> **Problem description**
Take the data below and copy exactly the lines starting at the one with "Vad är skillnaden" and finishing at the one with "kategorin du bevakar uppdateras.", both included.

> **Dataset entries**
◇ ◇ ◇ ◇

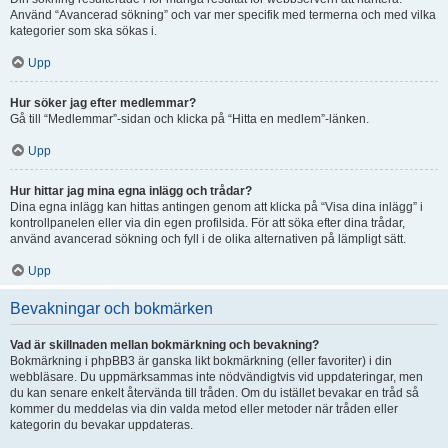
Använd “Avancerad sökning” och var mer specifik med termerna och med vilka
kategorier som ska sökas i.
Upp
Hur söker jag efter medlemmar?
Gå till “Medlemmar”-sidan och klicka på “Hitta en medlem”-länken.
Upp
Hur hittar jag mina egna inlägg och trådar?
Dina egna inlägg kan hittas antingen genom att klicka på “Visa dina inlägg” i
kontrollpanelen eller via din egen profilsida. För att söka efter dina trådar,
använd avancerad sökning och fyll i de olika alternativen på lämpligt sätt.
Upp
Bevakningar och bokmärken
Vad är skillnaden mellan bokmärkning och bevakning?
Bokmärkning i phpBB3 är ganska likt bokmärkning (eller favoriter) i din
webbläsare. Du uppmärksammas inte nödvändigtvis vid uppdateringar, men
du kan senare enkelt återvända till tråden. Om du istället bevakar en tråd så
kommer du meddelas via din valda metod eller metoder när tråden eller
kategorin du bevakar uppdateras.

◇ ◇ ◇ ◇

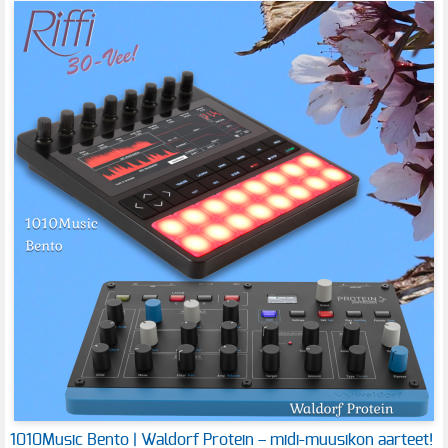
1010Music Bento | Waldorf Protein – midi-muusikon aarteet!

◇ ◇ ◇ ◇

> **Answer to this task**
Vad är skillnaden mellan bokmärkning och bevakning?
Bokmärkning i phpBB3 är ganska likt bokmärkning (eller favoriter) i din
webbläsare. Du uppmärksammas inte nödvändigtvis vid uppdateringar, men
du kan senare enkelt återvända till tråden. Om du istället bevakar en tråd så
kommer du meddelas via din valda metod eller metoder när tråden eller
kategorin du bevakar uppdateras.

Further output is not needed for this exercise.